Some games are more trouble than they are worth. Every gamer at some point or another has forced themselves through a game based upon its technical aspects, the fact that it was a sequel to a great game, and other acts of favoritism. Skullmonkeys is a perfect example of such a circumstance. Besides the fact that the game was a direct sequel to The Neverhood, several other factors made Skullmonkeys irresistible. Firstly, instead of being a point-and-click adventure like its prequel, Skullmonkeys was my all-time favorite genre: a platformer. Toss in a little off-the-wall humor, hand-crafted clay graphics, an off-kilter soundtrack, and plenty of old-school challenge, I just could not help myself.
Upon delving headlong into what I was anticipating to be a classic, a couple of major flaws presented themselves immediately. Having grown up during the golden age of platformers with the likes of Super Mario World, Sonic the Hedgehog, and Mega Man X, anything less than rock-solid controls was simply not an option. Although not terrible, maneuvering about the screen in Skullmonkeys just does not feel right. From a technical standpoint the controls are a little iffy in that the main character Klaymen simply does not always respond appropriately to the player's commands. Sometimes he will skyrocket vertically with the push of the jump button and other times a meager hop occurs. With every platform posing the possibility of death, the lack of a predictable jump height leads to many unfair deaths. (It must also be noted that as the game progresses, the platforming becomes even more difficult, so expect countless run-ins with the slippery jump mechanisms.)
Aside from the jumping, Skullmonkey's lack of solid controls only serves to increase undoubtedly the most frustrating element of the game: the difficulty. Featuring one-hit deaths, tricky jumps, unpredictable enemy movement, and some tough-as-nails platforming, Skullmonkeys does little to make your life easy. Oddly enough, however, Skullmonkeys is inconsistently difficult. Starting off rather simply, Skullmonkeys grows increasingly tough at a steady rate for the first third of the game. Suddenly, as if the developers felt as though things were getting too easy, the difficulty ramps up at an alarming rate for several stages, only to end on an easy note, barring the near-impossible conclusion. On the positive side of things, several power-ups are made widely available, such as the offensively minded energy balls and glidey birds, as well as defensive items, such as the halo (allowing the player an extra hit) and Slappy the Hamster who serves as a temporary, rotating shield.
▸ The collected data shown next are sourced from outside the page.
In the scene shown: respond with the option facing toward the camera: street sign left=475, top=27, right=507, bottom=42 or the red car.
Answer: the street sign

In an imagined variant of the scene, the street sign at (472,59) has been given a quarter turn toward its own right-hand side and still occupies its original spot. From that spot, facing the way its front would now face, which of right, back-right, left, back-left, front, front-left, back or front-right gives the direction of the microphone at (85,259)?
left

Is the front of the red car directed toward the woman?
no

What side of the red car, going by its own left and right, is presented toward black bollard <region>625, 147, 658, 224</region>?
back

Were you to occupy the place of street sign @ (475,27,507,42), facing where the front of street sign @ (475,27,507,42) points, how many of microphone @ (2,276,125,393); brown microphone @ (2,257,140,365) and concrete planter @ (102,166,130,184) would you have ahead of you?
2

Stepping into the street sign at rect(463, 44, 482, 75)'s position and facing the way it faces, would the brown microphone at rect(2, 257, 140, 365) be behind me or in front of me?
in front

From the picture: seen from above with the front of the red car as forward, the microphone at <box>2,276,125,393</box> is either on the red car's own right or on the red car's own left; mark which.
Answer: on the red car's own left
It is unfortunate that Skullmonkeys can be such an unforgiving, inconsistent game in the gameplay department, because the graphics and music are more than exceptional. Featuring attractive, varied environments, well-animated enemies, and full claymation cutscenes, Skullmonkeys is without a doubt, easy on the eyes. Although somewhat drab from time to time, the developers provide gamers with 17 unique worlds, several of which do not fall under "stock platformer" level templates. In between a few of the levels are cutscenes that serve as bridges to gap stages together, as well as to flesh out the story. Although generally senseless and juvenile in scope, they are essential nonetheless (the cinematic featuring Klaymen, a can of beans, and a deadly fart is simply hilarious). Musically, although less developed than The Neverhood's soundtrack, Skullmonkeys has a unique, varied soundscape that, without being overly memorable, maintains an above-average level of quality. Without a doubt, however, the bonus room music is undoubtedly classic and cannot be missed, regardless of your level of interest in the source material.
In the end, Skullmonkeys is a decidedly average platformer with less-than-perfect controls, somewhat attractive graphics, and an above average soundtrack. Although there are several perks, most of which stem from the hilarious cutscenes and the bonus room song, it is tough to whole-heartedly recommend Skullmonkeys to gamers unfamiliar with its prequel, The Neverhood. If one does, however, chose to delve into the perilous world of Iznak, the journey is not without its positive aspects. It just feels as though the whole experience was underdeveloped and rushed, in the end sapping Skullmonkeys of the most important aspect of all: fun.